12. The method of claim 11, wherein the first tag portion is attached to the 5' end of the first annealed portion of the first oligonucleotide probe, and the second tag portion is attached to the 5' end of the second annealed portion of the second oligonucleotide probe.

13. The method of any one of claims 11-12, wherein the first quenching oligonucleotide is linked to the first tag portion of the first oligonucleotide probe via a stem-loop structure.

14. The method of any one of claims 11-13, wherein the second quenching oligonucleotide is linked to the second tag portion of the second oligonucleotide probe via a stem-loop structure.

15. The method of any one of claims 11-14, wherein both the first tag portion and the second tag portion are modified such that neither tag portion can be extended by a nuclease.
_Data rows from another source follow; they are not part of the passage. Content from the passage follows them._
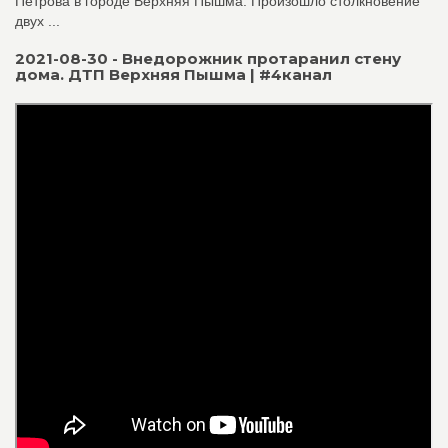
Петрова в городе Верхняя Пышма. Произошло столкновение
двух ...
2021-08-30 - Внедорожник протаранил стену
дома. ДТП Верхняя Пышма | #4канал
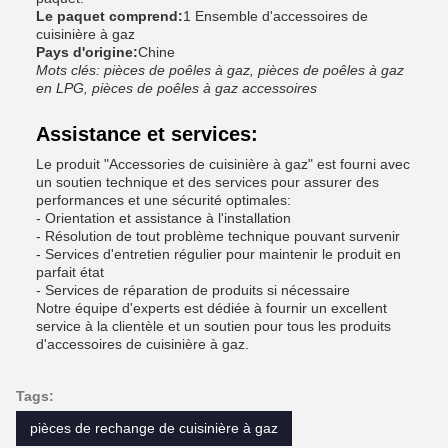
Le paquet comprend:
1 Ensemble d'accessoires de
cuisinière à gaz
Pays d'origine:
Chine
Mots clés: pièces de poêles à gaz, pièces de poêles à gaz
en LPG, pièces de poêles à gaz accessoires
Assistance et services:
Le produit "Accessories de cuisinière à gaz" est fourni avec
un soutien technique et des services pour assurer des
performances et une sécurité optimales:
- Orientation et assistance à l'installation
- Résolution de tout problème technique pouvant survenir
- Services d'entretien régulier pour maintenir le produit en
parfait état
- Services de réparation de produits si nécessaire
Notre équipe d'experts est dédiée à fournir un excellent
service à la clientèle et un soutien pour tous les produits
d'accessoires de cuisinière à gaz.
Tags:
pièces de rechange de cuisinière à gaz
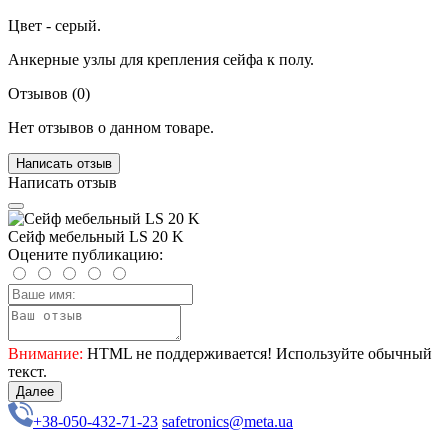
Цвет - серый.
Анкерные узлы для крепления сейфа к полу.
Отзывов (0)
Нет отзывов о данном товаре.
Написать отзыв
Написать отзыв
Сейф мебельный LS 20 K
Оцените публикацию:
Внимание:
HTML не поддерживается! Используйте обычный
текст.
Далее
+38-050-432-71-23
safetronics@meta.ua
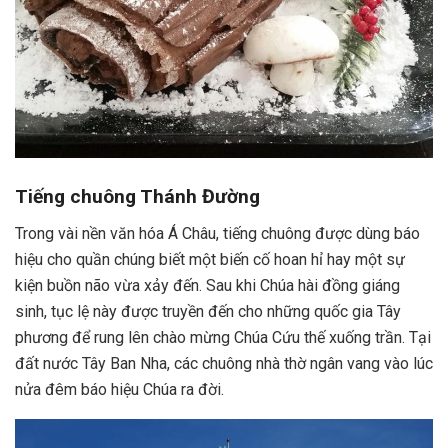
Tiếng chuông Thánh Đường
Trong vài nền văn hóa Á Châu, tiếng chuông được dùng báo
hiệu cho quần chúng biết một biến cố hoan hỉ hay một sự
kiện buồn não vừa xảy đến. Sau khi Chúa hài đồng giáng
sinh, tục lệ này được truyền đến cho những quốc gia Tây
phương để rung lên chào mừng Chúa Cứu thế xuống trần. Tại
đất nước Tây Ban Nha, các chuông nhà thờ ngân vang vào lúc
nửa đêm báo hiệu Chúa ra đời.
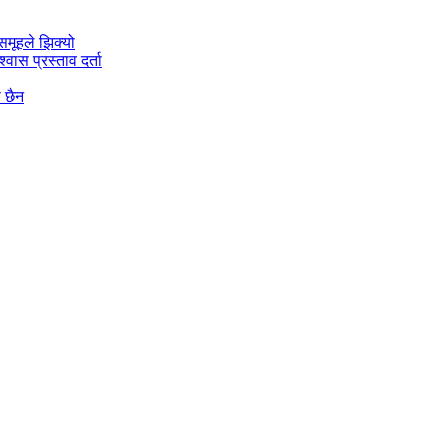
मूहले झिक्य‍ो
वास प्रस्ताव दर्ता
ो छैन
16. The method of any one of claims 11-15, wherein the tag portion of the first oligonucleotide probe and the portion of the first quenching oligonucleotide having a nucleotide sequence complementary to the tag portion of the first oligonucleotide probe are composed of L-enantiomeric nucleotides; and / or The tag portion of the second oligonucleotide probe and the portion of the second quenching oligonucleotide having a nucleotide sequence complementary to the tag portion of the second oligonucleotide probe are composed of L-enantiomer nucleotides.